Anti-Cheating 'Room Scans' During Online Tests Are Unconstitutional, Rules Ohio District Court
An Ohio judge ruled on Monday that Cleveland State University's use of "room scans," a popular method for preventing cheating during online exams, violates the Fourth Amendment.

On February 17, 2021, Cleveland State University student Aaron Ogletree was directed to allow an online test proctor to conduct a "room scan" of his bedroom and desk area, a popular method of preventing cheating during online classes. Ogletree expressed reservations about allowing the scan, sending an email to Cleveland State Testing Services to note that he "currently [had] confidential settlement documents in the form of late arriving 1099s scattered about [his] work area and there is not enough time to secure them." Ogletree ultimately complied.

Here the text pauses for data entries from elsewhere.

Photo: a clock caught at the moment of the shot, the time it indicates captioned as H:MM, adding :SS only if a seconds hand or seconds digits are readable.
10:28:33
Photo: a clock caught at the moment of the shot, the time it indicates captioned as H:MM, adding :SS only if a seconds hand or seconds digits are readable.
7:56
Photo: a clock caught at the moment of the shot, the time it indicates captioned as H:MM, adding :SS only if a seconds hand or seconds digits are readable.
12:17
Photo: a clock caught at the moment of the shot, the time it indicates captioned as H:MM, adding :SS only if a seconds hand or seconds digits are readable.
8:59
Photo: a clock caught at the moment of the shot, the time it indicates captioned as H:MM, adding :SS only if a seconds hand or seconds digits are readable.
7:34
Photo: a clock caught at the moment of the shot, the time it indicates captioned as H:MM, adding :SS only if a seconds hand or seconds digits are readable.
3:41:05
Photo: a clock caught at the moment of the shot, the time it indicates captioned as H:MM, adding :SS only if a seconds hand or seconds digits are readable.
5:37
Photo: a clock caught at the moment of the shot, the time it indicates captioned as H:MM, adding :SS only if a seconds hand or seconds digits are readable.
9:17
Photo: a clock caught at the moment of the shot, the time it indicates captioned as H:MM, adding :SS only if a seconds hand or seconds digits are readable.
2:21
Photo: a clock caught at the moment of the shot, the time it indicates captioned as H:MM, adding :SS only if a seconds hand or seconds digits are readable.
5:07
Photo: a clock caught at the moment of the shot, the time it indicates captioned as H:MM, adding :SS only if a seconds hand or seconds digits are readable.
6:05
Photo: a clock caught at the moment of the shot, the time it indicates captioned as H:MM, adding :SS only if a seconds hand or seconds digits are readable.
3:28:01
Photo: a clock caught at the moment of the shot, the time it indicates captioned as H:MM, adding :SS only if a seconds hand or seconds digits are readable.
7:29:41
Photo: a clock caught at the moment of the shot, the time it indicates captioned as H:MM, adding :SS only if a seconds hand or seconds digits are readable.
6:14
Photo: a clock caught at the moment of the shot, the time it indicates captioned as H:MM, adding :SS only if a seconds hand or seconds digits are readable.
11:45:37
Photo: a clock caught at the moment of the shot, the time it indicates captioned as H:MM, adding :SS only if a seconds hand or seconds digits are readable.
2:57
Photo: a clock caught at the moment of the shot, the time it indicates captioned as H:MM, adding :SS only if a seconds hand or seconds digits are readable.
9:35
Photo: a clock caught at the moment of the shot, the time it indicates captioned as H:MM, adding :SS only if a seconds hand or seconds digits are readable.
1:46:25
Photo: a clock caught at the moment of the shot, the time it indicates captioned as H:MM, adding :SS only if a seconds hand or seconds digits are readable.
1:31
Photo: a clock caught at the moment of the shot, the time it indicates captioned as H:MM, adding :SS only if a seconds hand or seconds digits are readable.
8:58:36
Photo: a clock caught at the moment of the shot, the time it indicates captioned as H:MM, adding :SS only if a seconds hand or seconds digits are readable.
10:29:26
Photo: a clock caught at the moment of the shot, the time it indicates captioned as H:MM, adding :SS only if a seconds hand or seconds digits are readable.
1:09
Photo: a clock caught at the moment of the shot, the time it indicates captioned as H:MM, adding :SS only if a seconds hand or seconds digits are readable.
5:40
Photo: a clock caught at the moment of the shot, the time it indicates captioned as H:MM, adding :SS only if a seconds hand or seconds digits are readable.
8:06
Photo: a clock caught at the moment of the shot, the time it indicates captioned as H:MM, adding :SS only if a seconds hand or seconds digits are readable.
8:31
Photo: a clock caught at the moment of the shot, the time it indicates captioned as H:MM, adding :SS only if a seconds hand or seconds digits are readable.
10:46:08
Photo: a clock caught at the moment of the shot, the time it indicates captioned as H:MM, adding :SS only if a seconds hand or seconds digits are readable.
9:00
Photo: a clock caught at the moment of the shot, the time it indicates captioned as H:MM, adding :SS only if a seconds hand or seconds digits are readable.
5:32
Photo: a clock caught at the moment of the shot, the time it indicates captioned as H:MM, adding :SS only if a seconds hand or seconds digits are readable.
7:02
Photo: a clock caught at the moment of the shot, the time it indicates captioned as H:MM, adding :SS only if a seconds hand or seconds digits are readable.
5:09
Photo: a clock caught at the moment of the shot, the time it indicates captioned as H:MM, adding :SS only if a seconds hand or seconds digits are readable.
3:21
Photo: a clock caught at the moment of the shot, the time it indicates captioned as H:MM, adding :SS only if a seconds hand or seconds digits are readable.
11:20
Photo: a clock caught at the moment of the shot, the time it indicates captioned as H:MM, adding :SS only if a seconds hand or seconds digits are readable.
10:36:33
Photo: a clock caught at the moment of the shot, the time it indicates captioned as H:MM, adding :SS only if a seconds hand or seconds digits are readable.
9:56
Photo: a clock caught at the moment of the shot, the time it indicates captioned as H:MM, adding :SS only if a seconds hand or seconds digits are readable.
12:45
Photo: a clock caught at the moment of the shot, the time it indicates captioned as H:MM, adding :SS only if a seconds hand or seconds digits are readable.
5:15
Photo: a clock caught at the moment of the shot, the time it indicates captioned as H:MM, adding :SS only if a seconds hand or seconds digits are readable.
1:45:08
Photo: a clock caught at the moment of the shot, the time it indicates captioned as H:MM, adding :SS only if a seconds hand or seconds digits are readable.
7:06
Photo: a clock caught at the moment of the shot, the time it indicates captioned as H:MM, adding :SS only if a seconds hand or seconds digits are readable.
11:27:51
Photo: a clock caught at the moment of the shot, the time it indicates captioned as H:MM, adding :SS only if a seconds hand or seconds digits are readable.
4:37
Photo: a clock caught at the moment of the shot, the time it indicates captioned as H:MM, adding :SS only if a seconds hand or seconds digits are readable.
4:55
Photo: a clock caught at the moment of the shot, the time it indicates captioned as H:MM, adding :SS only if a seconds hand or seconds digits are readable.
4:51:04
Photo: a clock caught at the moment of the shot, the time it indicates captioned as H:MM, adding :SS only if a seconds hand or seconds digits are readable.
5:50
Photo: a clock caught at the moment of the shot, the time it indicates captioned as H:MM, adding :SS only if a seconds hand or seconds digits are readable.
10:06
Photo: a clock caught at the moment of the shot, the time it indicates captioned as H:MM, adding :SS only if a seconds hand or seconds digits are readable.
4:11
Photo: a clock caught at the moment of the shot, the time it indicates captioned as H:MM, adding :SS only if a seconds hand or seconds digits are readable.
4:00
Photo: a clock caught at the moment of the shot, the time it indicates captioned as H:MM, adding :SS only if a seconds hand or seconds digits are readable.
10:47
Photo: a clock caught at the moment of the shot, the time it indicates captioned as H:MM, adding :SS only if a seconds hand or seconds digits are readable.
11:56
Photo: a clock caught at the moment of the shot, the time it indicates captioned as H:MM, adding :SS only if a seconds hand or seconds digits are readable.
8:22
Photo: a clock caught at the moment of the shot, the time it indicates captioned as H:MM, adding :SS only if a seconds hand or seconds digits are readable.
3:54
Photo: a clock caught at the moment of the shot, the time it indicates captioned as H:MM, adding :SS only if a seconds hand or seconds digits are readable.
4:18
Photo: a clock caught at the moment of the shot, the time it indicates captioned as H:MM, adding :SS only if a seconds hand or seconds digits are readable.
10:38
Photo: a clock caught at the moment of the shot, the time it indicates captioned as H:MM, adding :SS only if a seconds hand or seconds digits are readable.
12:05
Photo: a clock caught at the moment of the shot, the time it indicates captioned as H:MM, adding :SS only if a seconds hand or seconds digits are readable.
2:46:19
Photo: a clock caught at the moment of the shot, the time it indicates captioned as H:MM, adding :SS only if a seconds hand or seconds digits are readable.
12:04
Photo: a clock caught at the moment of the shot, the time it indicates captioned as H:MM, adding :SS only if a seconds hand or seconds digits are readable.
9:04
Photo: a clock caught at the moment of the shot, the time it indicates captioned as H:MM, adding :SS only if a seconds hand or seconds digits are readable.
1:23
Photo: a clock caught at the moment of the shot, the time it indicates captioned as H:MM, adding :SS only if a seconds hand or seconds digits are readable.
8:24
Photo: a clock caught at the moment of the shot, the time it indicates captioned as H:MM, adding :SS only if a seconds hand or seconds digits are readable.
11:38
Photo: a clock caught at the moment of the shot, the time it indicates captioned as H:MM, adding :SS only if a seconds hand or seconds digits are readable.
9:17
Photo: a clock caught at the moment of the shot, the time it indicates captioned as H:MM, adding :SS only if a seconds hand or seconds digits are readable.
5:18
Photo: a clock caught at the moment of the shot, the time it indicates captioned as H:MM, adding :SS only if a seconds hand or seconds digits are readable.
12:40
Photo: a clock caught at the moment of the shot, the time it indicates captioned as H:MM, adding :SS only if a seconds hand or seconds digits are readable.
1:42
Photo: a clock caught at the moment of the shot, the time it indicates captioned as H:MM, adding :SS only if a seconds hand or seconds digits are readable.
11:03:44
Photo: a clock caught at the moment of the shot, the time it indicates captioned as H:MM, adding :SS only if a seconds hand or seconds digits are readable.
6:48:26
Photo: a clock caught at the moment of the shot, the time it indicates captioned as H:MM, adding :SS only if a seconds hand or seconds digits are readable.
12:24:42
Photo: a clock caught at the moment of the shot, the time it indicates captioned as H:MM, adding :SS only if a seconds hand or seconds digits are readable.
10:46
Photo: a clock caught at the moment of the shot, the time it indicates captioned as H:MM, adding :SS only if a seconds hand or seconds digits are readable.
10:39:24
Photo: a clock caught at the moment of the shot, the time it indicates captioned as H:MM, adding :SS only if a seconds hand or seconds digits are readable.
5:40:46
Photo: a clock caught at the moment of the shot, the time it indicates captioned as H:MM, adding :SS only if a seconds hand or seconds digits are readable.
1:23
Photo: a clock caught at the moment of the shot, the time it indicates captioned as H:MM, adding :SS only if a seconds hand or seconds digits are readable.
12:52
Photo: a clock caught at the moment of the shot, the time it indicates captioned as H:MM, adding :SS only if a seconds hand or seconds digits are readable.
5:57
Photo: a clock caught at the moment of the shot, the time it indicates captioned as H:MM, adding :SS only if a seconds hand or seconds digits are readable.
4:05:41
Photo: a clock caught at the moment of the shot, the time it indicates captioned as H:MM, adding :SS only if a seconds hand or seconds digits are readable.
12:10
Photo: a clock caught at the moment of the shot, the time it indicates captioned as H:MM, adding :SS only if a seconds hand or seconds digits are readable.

Ogletree later filed a lawsuit against the university, claiming that the room scan constituted an illegal search and violated his Fourth Amendment rights. On Monday, the U.S. District Court of the Northern District of Ohio Eastern Division agreed. The court ruled that Cleveland State's room scans were unconstitutional. The room scanning practices are "a variable policy—enforced, unevenly, in the discretion of a combination of proctors and professors—of using remote scans that make a student's home visible, including to other students, with uncertain consequences," wrote Judge J. Phillip Calabrese. He continued, "rooms scans go where people otherwise would not, at least not without a warrant or an invitation."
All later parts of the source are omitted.